En la cara oculta de la luna están los abrazos de la gente que no está, están las risas de consuelo bien entrada la noche. También está aquella gente que viaja con el viento, aquella melodía familiar que escuchas al abrir la ventana cada día. Allí vive el compañero inerte sin el cual no puedes dormir, vive la sonrisa que buscas cada noche, el dulce insulto que suena como una sinfonía en tu cabeza. Por allí se pasea la brisa que parece llamar a tu puerta, a la que esperas con ansia entrada la noche. Saltan los niños cuya felicidad incomprensible hacen que te sientas extraño, cuya pasividad frente a la vida envidias sin quererlo. Lloran los que se encuentran perdidos y no saben dónde está el norte, los que piensan que hay otro lugar mejor que ese, aquellos a los que los pensamientos les invaden de poder hasta controlar sus movimientos.

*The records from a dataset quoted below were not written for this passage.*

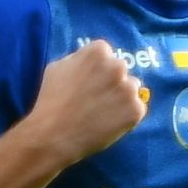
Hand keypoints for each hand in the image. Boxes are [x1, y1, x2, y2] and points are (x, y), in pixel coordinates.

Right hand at [27, 39, 151, 160]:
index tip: (89, 82)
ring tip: (102, 112)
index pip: (106, 54)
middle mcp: (117, 66)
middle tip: (96, 98)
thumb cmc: (51, 100)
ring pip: (131, 89)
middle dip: (112, 81)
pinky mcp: (136, 110)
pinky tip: (109, 123)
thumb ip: (77, 58)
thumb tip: (90, 60)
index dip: (97, 69)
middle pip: (121, 70)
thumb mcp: (57, 67)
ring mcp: (129, 89)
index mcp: (98, 51)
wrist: (53, 135)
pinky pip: (136, 109)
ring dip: (121, 98)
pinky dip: (126, 116)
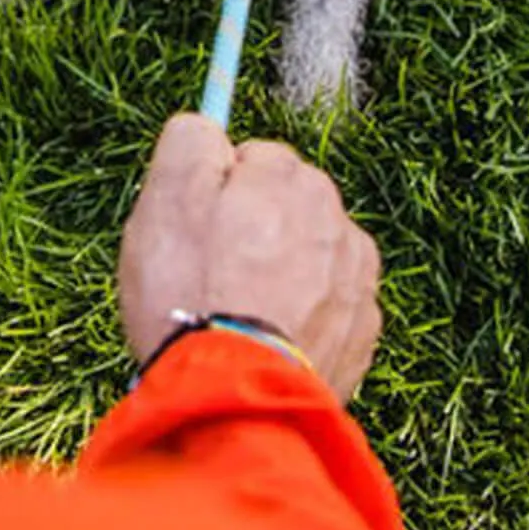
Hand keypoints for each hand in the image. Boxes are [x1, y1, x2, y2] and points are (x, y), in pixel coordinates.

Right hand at [118, 114, 382, 400]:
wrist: (233, 399)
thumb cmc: (192, 294)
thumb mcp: (165, 197)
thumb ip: (190, 142)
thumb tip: (208, 130)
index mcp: (292, 179)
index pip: (253, 158)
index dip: (216, 190)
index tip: (195, 227)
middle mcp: (339, 221)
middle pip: (287, 205)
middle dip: (254, 228)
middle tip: (210, 272)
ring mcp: (358, 283)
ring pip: (309, 255)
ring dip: (281, 272)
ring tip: (237, 313)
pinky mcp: (363, 337)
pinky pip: (325, 307)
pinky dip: (300, 317)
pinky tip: (266, 340)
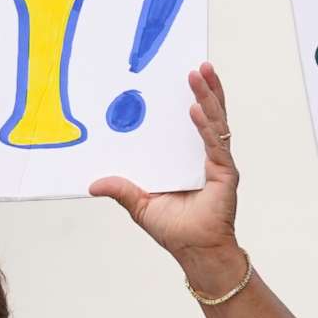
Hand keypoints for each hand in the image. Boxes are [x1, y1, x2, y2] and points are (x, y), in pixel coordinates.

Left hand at [91, 64, 242, 287]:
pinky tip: (197, 109)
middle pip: (209, 114)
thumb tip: (93, 183)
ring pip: (215, 121)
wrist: (197, 253)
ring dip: (209, 96)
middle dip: (204, 88)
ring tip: (200, 74)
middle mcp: (206, 156)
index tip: (180, 75)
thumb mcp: (140, 205)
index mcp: (187, 158)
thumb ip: (121, 189)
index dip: (190, 98)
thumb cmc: (176, 231)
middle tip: (197, 64)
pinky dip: (206, 126)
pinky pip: (214, 144)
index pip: (192, 120)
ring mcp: (218, 162)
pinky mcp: (224, 173)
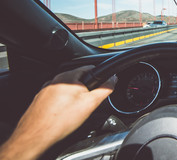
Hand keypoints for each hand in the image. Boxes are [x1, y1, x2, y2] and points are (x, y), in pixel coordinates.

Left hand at [0, 65, 116, 159]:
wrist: (36, 136)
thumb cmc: (60, 121)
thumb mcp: (90, 104)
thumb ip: (104, 89)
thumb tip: (113, 80)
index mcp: (68, 77)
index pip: (89, 68)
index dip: (99, 76)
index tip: (103, 84)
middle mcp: (55, 80)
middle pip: (77, 80)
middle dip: (86, 89)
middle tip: (88, 103)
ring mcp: (46, 90)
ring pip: (66, 90)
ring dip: (74, 97)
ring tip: (75, 112)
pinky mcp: (40, 100)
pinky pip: (57, 98)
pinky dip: (63, 104)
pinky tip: (64, 115)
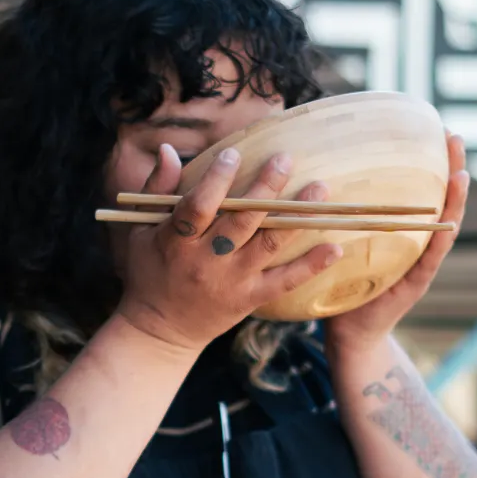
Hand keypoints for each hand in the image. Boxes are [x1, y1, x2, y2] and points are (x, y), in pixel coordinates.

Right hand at [116, 145, 341, 353]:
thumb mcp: (141, 230)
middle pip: (240, 221)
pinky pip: (284, 282)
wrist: (160, 329)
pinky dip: (311, 265)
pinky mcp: (249, 298)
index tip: (234, 153)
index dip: (216, 179)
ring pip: (267, 245)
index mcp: (175, 242)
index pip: (198, 206)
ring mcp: (230, 281)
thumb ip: (156, 189)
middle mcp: (205, 261)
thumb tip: (168, 148)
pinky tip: (335, 247)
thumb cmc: (149, 271)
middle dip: (265, 187)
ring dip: (294, 216)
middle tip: (286, 158)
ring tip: (319, 189)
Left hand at [323, 131, 469, 357]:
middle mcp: (415, 243)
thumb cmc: (339, 287)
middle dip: (450, 169)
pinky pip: (430, 258)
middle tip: (453, 138)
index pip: (417, 190)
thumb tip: (314, 175)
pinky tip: (451, 220)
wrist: (348, 334)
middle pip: (438, 200)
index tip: (433, 129)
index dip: (428, 162)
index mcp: (399, 231)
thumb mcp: (341, 243)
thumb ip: (340, 217)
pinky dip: (441, 238)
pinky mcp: (414, 285)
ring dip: (454, 201)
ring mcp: (419, 264)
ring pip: (443, 226)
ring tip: (461, 173)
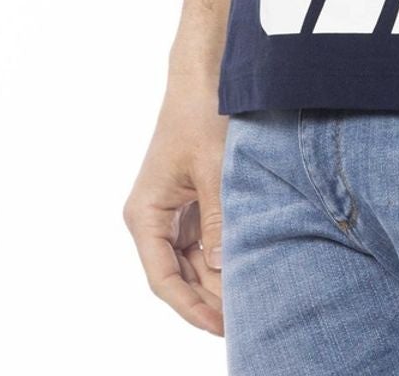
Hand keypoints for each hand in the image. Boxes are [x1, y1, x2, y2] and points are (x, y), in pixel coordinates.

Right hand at [124, 73, 228, 336]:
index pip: (163, 278)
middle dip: (211, 298)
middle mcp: (154, 218)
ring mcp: (173, 212)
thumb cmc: (201, 113)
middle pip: (180, 276)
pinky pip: (205, 242)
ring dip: (219, 281)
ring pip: (194, 264)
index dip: (190, 308)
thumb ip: (217, 221)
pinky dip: (224, 257)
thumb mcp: (212, 168)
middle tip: (248, 319)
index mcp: (145, 214)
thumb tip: (220, 270)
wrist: (205, 72)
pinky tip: (249, 269)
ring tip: (253, 301)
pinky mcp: (193, 203)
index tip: (220, 326)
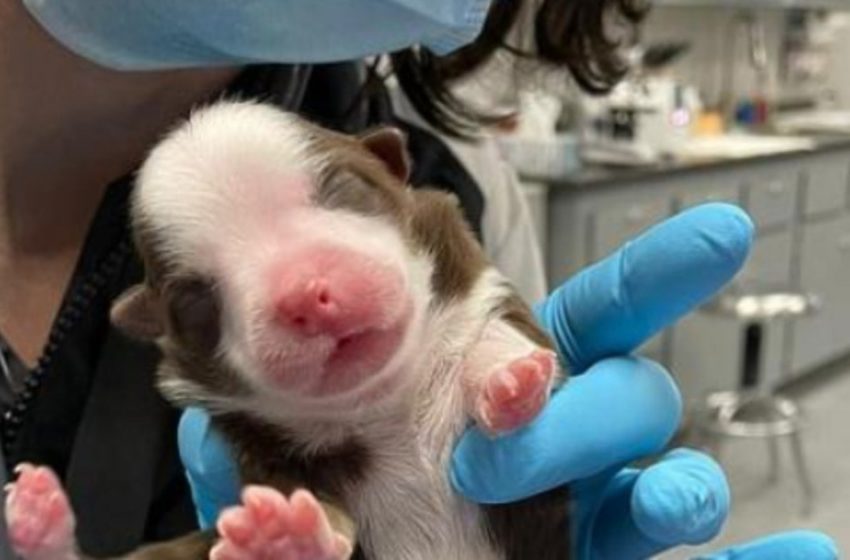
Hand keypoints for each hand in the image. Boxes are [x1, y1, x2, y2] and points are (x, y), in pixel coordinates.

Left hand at [178, 203, 836, 557]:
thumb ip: (267, 442)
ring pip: (666, 468)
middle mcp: (565, 441)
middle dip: (572, 405)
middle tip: (489, 432)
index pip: (579, 319)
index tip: (715, 236)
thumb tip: (222, 415)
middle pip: (622, 390)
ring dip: (655, 477)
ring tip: (616, 502)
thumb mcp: (298, 484)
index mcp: (498, 390)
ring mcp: (599, 512)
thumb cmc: (354, 532)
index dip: (647, 278)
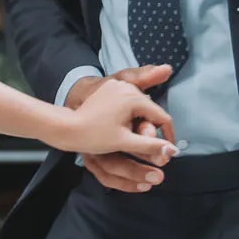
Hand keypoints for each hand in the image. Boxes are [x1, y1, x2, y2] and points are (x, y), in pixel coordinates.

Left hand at [71, 67, 177, 190]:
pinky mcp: (109, 90)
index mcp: (134, 97)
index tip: (167, 151)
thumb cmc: (92, 135)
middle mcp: (127, 87)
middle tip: (153, 148)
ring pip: (140, 107)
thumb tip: (173, 151)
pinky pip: (127, 103)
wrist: (66, 127)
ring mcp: (117, 87)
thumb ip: (151, 145)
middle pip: (151, 111)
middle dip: (153, 130)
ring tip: (139, 141)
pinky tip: (125, 129)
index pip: (162, 117)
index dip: (167, 136)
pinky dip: (130, 116)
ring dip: (142, 123)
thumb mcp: (125, 141)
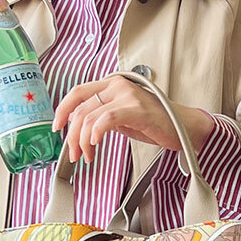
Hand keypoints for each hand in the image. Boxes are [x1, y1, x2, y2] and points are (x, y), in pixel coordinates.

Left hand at [52, 76, 214, 163]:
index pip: (77, 92)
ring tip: (88, 155)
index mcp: (112, 85)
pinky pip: (106, 118)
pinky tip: (95, 144)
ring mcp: (127, 95)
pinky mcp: (136, 109)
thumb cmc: (155, 123)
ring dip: (83, 141)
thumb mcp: (122, 116)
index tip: (57, 128)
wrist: (184, 128)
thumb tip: (79, 128)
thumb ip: (102, 116)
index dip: (62, 110)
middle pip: (80, 108)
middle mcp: (117, 85)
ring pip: (90, 116)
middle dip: (72, 135)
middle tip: (75, 153)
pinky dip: (96, 132)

Aun así, allí también podrás encontrar el consuelo abandonado meses atrás, el empujón que te devuelva al sitio deseado, la alegría fatídica a la que no encuentras sentido, y todo aquello que piensas que has perdido, pero que buscando fugazmente en tu memoria consigues encontrar en tí mismo, sabiendo que el bloqueo causado por sus males es solamente una tenue mano alzada que te impide seguir. Esta mano puede ser derrotada por la perseverancia de lo cierto, de lo que has dejado escondido en el cajón y quieres hacer que salga afuera en el momento oportuno.
En la cara oculta de la Luna se encuentra todo. Solamente hay que saber encontrarlo.